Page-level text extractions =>
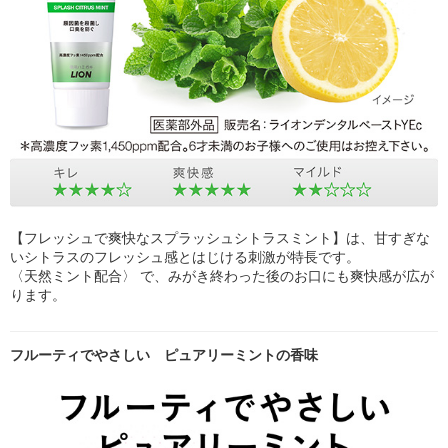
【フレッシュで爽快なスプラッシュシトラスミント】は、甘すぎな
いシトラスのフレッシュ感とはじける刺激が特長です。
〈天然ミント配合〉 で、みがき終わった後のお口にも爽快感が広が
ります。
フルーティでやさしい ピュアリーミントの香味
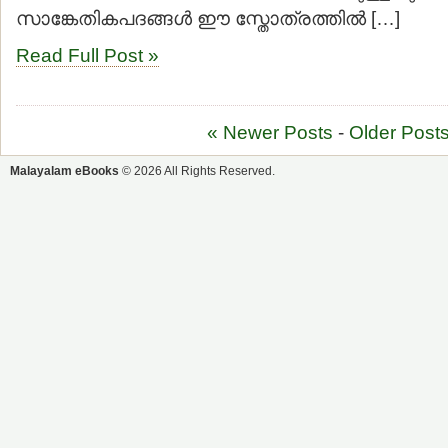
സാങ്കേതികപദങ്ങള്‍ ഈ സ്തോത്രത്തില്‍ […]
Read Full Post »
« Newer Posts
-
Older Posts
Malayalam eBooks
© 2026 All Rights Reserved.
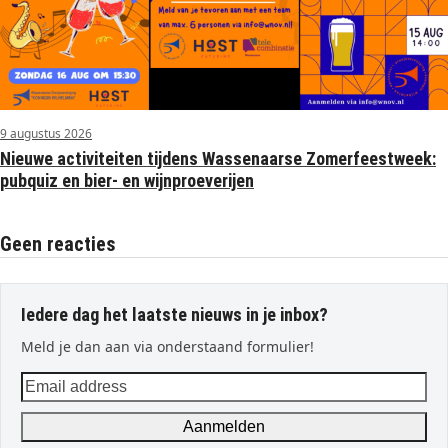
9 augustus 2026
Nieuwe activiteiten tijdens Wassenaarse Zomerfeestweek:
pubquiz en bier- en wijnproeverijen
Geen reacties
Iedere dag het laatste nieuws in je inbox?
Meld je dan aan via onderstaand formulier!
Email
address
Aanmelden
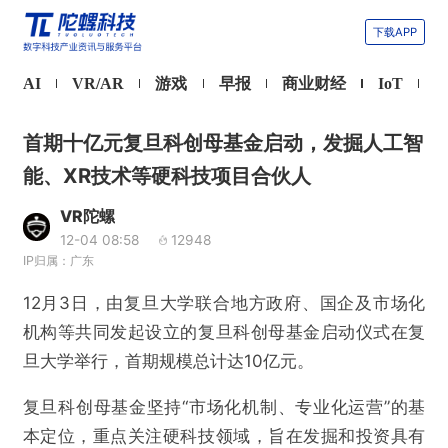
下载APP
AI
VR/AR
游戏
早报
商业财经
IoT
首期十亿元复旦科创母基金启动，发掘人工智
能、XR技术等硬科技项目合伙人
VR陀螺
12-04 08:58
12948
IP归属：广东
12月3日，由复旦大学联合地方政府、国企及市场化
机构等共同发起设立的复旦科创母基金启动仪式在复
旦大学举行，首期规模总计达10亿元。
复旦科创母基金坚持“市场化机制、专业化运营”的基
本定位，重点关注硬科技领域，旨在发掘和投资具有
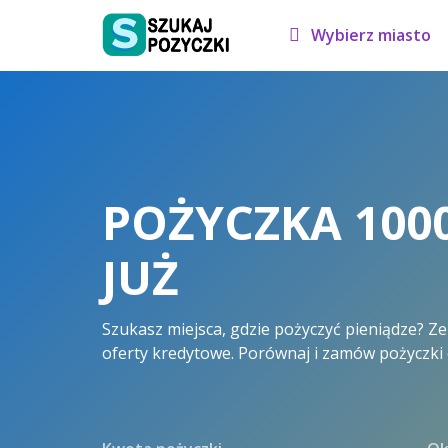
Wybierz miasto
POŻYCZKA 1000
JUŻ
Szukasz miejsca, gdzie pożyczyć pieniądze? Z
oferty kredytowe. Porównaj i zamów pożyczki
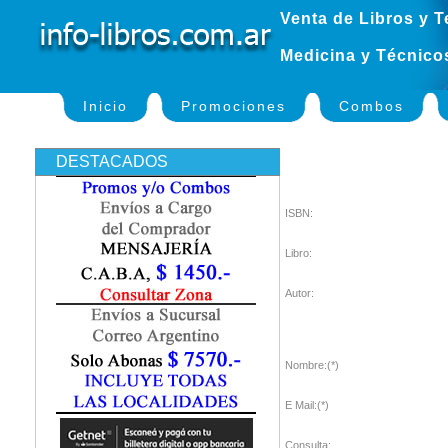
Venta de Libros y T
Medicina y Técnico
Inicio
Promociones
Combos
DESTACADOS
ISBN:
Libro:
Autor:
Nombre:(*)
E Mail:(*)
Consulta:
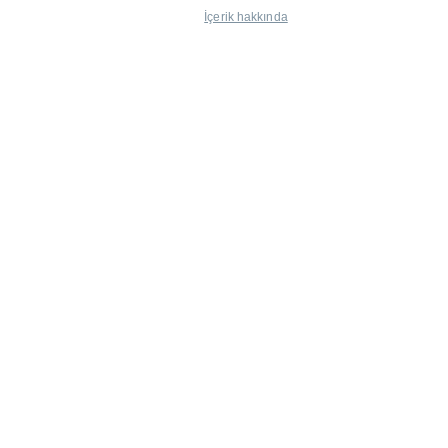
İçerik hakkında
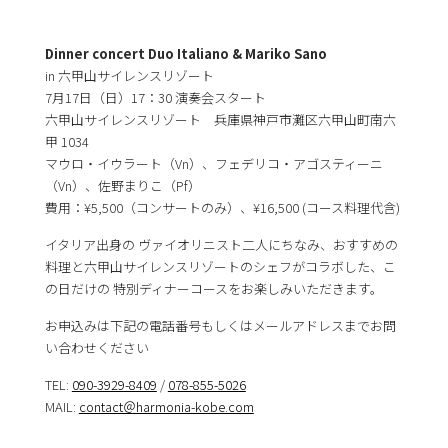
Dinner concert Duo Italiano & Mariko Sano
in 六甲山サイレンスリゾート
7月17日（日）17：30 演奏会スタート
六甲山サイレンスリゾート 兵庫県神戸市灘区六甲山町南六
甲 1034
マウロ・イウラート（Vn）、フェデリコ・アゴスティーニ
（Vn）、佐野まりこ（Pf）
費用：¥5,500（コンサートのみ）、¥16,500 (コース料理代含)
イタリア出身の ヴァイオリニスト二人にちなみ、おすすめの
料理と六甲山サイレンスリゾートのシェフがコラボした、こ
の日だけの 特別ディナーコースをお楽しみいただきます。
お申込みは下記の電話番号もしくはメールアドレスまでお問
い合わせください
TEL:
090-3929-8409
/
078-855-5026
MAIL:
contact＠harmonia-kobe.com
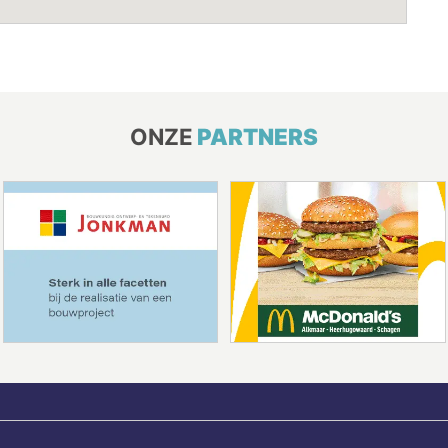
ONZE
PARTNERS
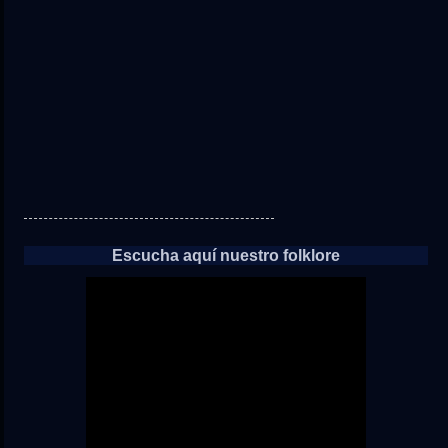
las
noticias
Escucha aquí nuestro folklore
---
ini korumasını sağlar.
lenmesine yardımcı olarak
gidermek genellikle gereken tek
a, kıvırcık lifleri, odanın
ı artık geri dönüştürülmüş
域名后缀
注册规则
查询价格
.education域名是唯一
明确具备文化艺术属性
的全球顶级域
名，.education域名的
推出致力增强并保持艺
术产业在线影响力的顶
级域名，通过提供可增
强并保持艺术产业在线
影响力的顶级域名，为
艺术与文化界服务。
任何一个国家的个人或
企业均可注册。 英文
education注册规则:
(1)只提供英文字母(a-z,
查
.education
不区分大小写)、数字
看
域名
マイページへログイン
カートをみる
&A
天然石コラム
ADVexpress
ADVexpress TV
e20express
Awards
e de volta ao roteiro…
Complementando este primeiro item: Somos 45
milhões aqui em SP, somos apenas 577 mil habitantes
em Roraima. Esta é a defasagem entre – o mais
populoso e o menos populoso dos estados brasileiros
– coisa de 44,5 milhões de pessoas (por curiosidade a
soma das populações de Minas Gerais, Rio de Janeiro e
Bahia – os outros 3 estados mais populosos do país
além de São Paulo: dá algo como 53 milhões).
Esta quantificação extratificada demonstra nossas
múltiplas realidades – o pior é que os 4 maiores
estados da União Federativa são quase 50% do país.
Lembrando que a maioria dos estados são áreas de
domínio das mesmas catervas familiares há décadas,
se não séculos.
* * *
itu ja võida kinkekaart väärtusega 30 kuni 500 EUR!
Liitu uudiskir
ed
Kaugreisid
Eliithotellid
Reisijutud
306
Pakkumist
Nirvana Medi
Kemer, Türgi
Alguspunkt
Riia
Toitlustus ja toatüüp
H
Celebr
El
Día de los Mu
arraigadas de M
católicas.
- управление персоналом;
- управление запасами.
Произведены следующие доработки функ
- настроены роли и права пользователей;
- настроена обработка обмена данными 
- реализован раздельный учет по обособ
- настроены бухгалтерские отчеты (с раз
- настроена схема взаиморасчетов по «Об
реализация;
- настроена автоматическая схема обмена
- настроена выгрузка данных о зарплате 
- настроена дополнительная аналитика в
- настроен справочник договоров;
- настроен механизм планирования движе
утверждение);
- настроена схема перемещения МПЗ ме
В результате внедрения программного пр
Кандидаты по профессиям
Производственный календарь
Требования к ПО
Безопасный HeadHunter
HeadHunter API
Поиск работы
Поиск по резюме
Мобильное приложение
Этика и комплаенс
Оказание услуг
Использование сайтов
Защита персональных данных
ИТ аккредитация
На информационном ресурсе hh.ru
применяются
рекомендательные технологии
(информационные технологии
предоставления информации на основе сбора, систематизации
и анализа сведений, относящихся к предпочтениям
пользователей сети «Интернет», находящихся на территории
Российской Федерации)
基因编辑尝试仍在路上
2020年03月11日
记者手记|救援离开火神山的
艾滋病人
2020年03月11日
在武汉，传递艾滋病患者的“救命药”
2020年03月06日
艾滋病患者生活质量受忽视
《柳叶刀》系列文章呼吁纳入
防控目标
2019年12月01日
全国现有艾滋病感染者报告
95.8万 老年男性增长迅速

Work request =>
Rewrite the part that begins with the line containing "സാങ്കേതികപദങ്ങള്‍ ഈ സ്തോത്രത്തില്‍ […]" and ends with the line containing "本定位，重点关注硬科技领域，旨在发掘和投资具有", swapping "Older Posts" for "Earlier Posts" and leaving everything else unchanged. Omit the pictures from your answer.

Exercise result =>
സാങ്കേതികപദങ്ങള്‍ ഈ സ്തോത്രത്തില്‍ […]
Read Full Post »
« Newer Posts
-
Earlier Posts
Malayalam eBooks
© 2026 All Rights Reserved.
9 augustus 2026
Nieuwe activiteiten tijdens Wassenaarse Zomerfeestweek:
pubquiz en bier- en wijnproeverijen
Geen reacties
Iedere dag het laatste nieuws in je inbox?
Meld je dan aan via onderstaand formulier!
Email
address
Aanmelden
下载APP
AI
VR/AR
游戏
早报
商业财经
IoT
首期十亿元复旦科创母基金启动，发掘人工智
能、XR技术等硬科技项目合伙人
VR陀螺
12-04 08:58
12948
IP归属：广东
12月3日，由复旦大学联合地方政府、国企及市场化
机构等共同发起设立的复旦科创母基金启动仪式在复
旦大学举行，首期规模总计达10亿元。
复旦科创母基金坚持“市场化机制、专业化运营”的基
本定位，重点关注硬科技领域，旨在发掘和投资具有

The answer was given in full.